[Source data — start]

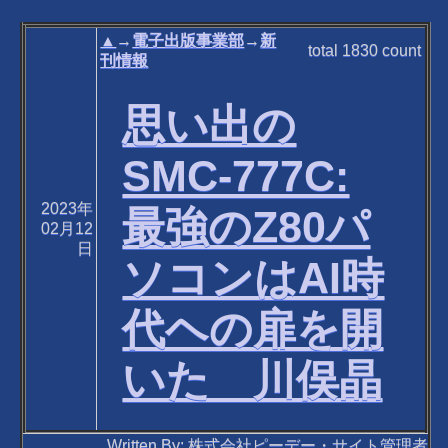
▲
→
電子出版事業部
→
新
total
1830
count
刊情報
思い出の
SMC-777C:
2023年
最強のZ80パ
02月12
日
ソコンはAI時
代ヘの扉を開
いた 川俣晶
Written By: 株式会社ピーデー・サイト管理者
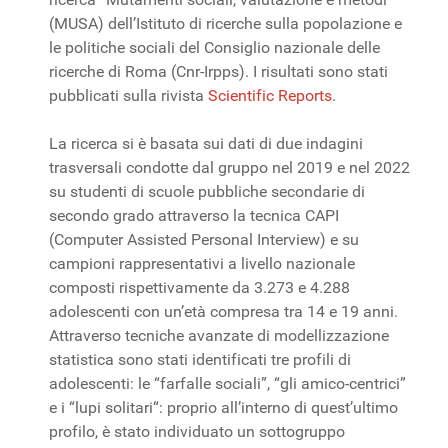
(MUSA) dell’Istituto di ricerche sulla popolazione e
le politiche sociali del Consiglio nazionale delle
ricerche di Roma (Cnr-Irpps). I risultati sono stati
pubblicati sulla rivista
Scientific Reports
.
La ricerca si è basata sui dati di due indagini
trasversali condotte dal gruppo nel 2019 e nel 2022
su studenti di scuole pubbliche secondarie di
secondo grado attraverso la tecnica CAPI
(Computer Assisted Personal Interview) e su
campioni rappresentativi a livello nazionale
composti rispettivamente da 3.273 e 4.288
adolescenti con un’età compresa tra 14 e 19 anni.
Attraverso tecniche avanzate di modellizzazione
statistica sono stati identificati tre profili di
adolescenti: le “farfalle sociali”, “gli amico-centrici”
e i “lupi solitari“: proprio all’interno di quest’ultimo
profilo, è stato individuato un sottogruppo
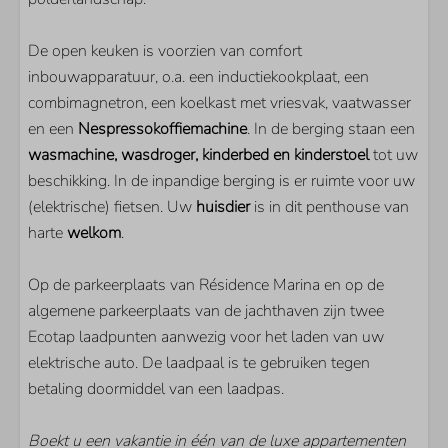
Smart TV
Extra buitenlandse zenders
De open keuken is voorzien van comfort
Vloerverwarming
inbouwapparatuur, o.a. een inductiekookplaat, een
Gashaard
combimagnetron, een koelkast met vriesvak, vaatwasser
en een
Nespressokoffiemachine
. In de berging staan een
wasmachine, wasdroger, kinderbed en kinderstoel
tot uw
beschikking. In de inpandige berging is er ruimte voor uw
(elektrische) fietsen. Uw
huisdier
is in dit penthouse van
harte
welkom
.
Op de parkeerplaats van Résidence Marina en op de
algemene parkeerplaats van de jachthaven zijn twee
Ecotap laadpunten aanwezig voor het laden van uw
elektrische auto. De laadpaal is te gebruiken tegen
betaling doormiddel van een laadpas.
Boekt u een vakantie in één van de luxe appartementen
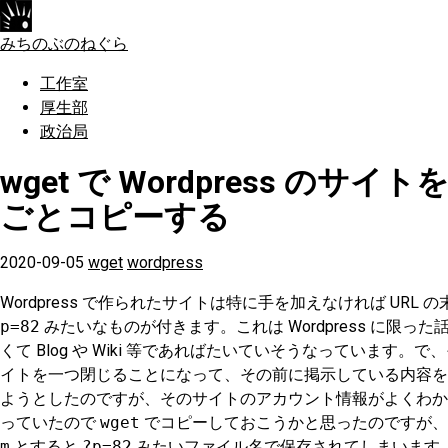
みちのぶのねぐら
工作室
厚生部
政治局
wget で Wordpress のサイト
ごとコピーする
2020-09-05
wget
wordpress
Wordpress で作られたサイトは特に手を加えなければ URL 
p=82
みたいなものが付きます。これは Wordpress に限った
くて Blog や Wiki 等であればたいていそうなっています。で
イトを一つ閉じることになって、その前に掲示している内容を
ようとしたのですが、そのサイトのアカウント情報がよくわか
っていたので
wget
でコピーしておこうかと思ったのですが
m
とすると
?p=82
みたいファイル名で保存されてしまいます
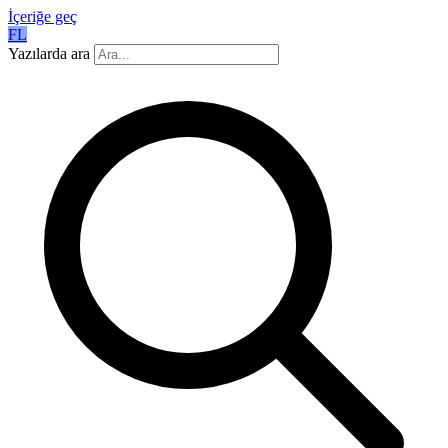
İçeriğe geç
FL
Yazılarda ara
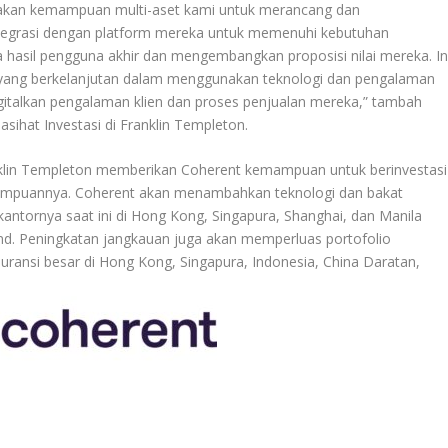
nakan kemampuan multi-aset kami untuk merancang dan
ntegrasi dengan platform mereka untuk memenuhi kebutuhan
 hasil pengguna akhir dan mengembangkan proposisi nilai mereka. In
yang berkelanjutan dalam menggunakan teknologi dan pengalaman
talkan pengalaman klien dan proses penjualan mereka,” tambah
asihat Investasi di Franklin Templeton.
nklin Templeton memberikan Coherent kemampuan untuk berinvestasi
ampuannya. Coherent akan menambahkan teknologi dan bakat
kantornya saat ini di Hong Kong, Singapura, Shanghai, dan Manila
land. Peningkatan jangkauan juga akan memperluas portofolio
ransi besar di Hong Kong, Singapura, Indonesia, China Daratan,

[Source data — finish]

Required action: Reproduce every line of the listing above word for word, leaving out the picture markers.

Your response:
▲
→
電子出版事業部
→
新
total
1830
count
刊情報
思い出の
SMC-777C:
2023年
最強のZ80パ
02月12
日
ソコンはAI時
代ヘの扉を開
いた 川俣晶
Written By: 株式会社ピーデー・サイト管理者
(MUSA) dell’Istituto di ricerche sulla popolazione e
le politiche sociali del Consiglio nazionale delle
ricerche di Roma (Cnr-Irpps). I risultati sono stati
pubblicati sulla rivista
Scientific Reports
.
La ricerca si è basata sui dati di due indagini
trasversali condotte dal gruppo nel 2019 e nel 2022
su studenti di scuole pubbliche secondarie di
secondo grado attraverso la tecnica CAPI
(Computer Assisted Personal Interview) e su
campioni rappresentativi a livello nazionale
composti rispettivamente da 3.273 e 4.288
adolescenti con un’età compresa tra 14 e 19 anni.
Attraverso tecniche avanzate di modellizzazione
statistica sono stati identificati tre profili di
adolescenti: le “farfalle sociali”, “gli amico-centrici”
e i “lupi solitari“: proprio all’interno di quest’ultimo
profilo, è stato individuato un sottogruppo
Smart TV
Extra buitenlandse zenders
De open keuken is voorzien van comfort
Vloerverwarming
inbouwapparatuur, o.a. een inductiekookplaat, een
Gashaard
combimagnetron, een koelkast met vriesvak, vaatwasser
en een
Nespressokoffiemachine
. In de berging staan een
wasmachine, wasdroger, kinderbed en kinderstoel
tot uw
beschikking. In de inpandige berging is er ruimte voor uw
(elektrische) fietsen. Uw
huisdier
is in dit penthouse van
harte
welkom
.
Op de parkeerplaats van Résidence Marina en op de
algemene parkeerplaats van de jachthaven zijn twee
Ecotap laadpunten aanwezig voor het laden van uw
elektrische auto. De laadpaal is te gebruiken tegen
betaling doormiddel van een laadpas.
Boekt u een vakantie in één van de luxe appartementen
みちのぶのねぐら
工作室
厚生部
政治局
wget で Wordpress のサイト
ごとコピーする
2020-09-05
wget
wordpress
Wordpress で作られたサイトは特に手を加えなければ URL 
p=82
みたいなものが付きます。これは Wordpress に限った
くて Blog や Wiki 等であればたいていそうなっています。で
イトを一つ閉じることになって、その前に掲示している内容を
ようとしたのですが、そのサイトのアカウント情報がよくわか
っていたので
wget
でコピーしておこうかと思ったのですが
m
とすると
?p=82
みたいファイル名で保存されてしまいます
İçeriğe geç
FL
Yazılarda ara
nakan kemampuan multi-aset kami untuk merancang dan
ntegrasi dengan platform mereka untuk memenuhi kebutuhan
 hasil pengguna akhir dan mengembangkan proposisi nilai mereka. In
yang berkelanjutan dalam menggunakan teknologi dan pengalaman
talkan pengalaman klien dan proses penjualan mereka,” tambah
asihat Investasi di Franklin Templeton.
nklin Templeton memberikan Coherent kemampuan untuk berinvestasi
ampuannya. Coherent akan menambahkan teknologi dan bakat
kantornya saat ini di Hong Kong, Singapura, Shanghai, dan Manila
land. Peningkatan jangkauan juga akan memperluas portofolio
ransi besar di Hong Kong, Singapura, Indonesia, China Daratan,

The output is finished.